Showing posts with label acceptance stage of grief. Show all posts
Showing posts with label acceptance stage of grief. Show all posts

Wednesday, July 29, 2009

Writing Wednesdays


Wow..where has this week gone? A lot of things are going on behind the scenes at Grief Sanctuary. I have just finished a set of Grief Affirmations Cards. They are simple phrases...and intended to facilitate a healing journey. I have received very positive feedback from the preview copies. I am looking forward to designing the art work for the cards and get them sent off to a publisher. Stay posted for more information.

Since it is Wednesday...that means a new journal prompt. This weeks journal prompt is as follows....

What is your loved one's Legacy? What and how do you want them to be remembered? What are the special things/deeds they accomplished that has made you proud? What were their positive influences? Please feel free to leave comments about the Legacy of your loved ones.

I feel everyone has left a Legacy....whether is was a newborn baby/miscarriage/stillborn......or an elderly adult. Their Legacy allows us connections...and a way to honor their life.

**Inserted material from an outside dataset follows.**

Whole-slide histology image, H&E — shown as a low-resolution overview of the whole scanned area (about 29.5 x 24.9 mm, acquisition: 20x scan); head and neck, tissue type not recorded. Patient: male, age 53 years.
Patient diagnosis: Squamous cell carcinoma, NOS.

Wishing you Peace, Comfort and HOPE.

Sunday, May 31, 2009

More about the Kubler-Ross Model

The last blog entry I identified Elisabeth Kubler-Ross's 5 stages of grief. I think it is important to mention that this model has received criticism over the years. Most of the criticism comes from the model being developed for the terminally diagnosed patient, not necessarily for the bereaved family and friends. Some of the other criticism comes from misconceptions and misinterpretations of the stages. However, it is my opinion that this model can be helpful on the grief journey. Grief is not an easy journey. No two people will ever grieve the exact way. But, this model can offer insight into the grief journey.
First and foremost, do not consider this a linear model. So, do not expect to pass from stage 1, on to stage 2, then stage 3, etc. If you can, imagine the stages of this model being in a circle with no particular place to begin or end. There are no stages to "graduate" and no certain place to start the journey. The stages (Denial, Anger, Bargaining, Depression & Acceptance) can be revisited, rearranged and even removed for some people.
Lastly, I would like to discuss the Acceptance stage. I feel there is a lot of misconceptions about this particular stage. For example, when someone is in the Acceptance stage it DOES NOT mean that they must be "okay" or "like" the loss of their loved one. In my mind the Acceptance stage is more about realizing and acknowledging the reality of the loss. So, it is more about the permanence of the loss and the griever finding a way to "settle" into their new life without their loved one. As well as, being able to integrate the loss/grief into their life and function without overwhelming feelings of loss consuming them.
Unfortunately life will never go back to what it was prior to the death. But, a new sense of normalcy and a return to hope can be achieved.